Western countries will have to dramatically reduce their intake of red meat in order to help address climate change, says a recent study published in Nature journal this week.

Specifically, authors of the study claim red meat consumption in the West needs to fall by a whopping 90 per cent and be replaced by five times more beans and vegetables.

“The food system is a major driver of climate change, changes in land use, depletion of freshwater resources, and pollution of aquatic and terrestrial ecosystems through excessive nitrogen and phosphorus inputs,” the study read.

The global livestock industry produces more greenhouse gas emissions than all cars, planes, trains and ships combined. Most climate specialists agree that these greenhouse gases block heat radiating from the earth toward space, causing global warming and the subsequent climate changes that have become such a concern.

The authors of the study also say the reduction of meat consumption would help the planet adjust to a rapidly increasing population, which is estimated to grow to 10 billion by 2050. According to the researchers, the world’s global food system is already unsustainable — a problem they fear will only become more dire with a larger population.

“Feeding a world population of 10 billion is possible, but only if we change the way we eat and the way we produce food,” professor Johan Rockström at the Potsdam Institute for Climate Impact Research in Germany, who was part of the research team told The Guardian. “Greening the food sector or eating up our planet: this is what is on the menu today.”

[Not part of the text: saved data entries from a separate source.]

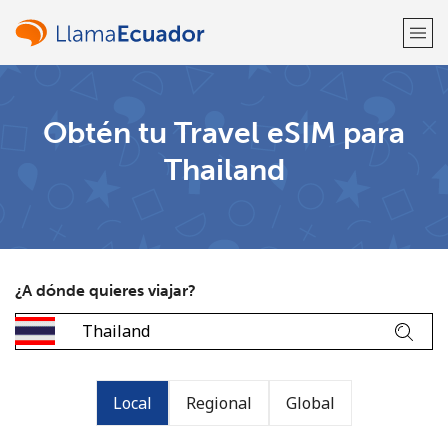
¡Bienvenido!
Obtén tu Travel eSIM para
Thailand
¿Ya tienes una cuenta?
Inicia sesión →
Regístrate con
¿A dónde quieres viajar?
o
Local
Regional
Global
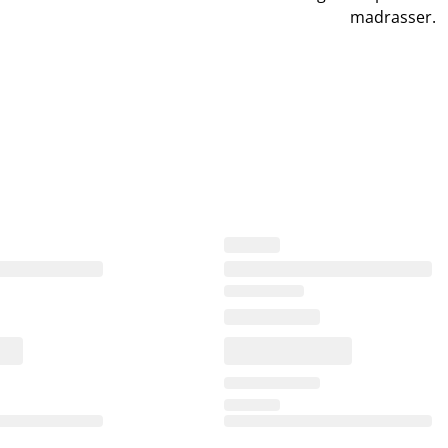
madrasser.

The study also includes a call to action for individuals in western countries to reduce their intake and rely more heavily on plant-based food and alternative protein sources such as beans.

Curbing individual meat consumption, however, won’t be enough to address the issue according to the authors. They contend that more sustainable methods of agriculture as well as a concerted effort to reduce food waste would also benefit the environment.

“No single measure is enough to keep effects within all planetary boundaries simultaneously,” the study explains.

The newly published study used data from every country and is the most comprehensive analysis of the impact of food production on the global environment to date. It follows the publication of a landmark UN report on Monday informed by the world’s leading scientists, which warned there are just a dozen years in which to keep global warming under 1.5 C.

They warn that reaching beyond that mark will significantly worsen the risk of drought, floods and extreme heat. The report also said eating less meat and diary was important but said that current trends pointed to an increase in consumption.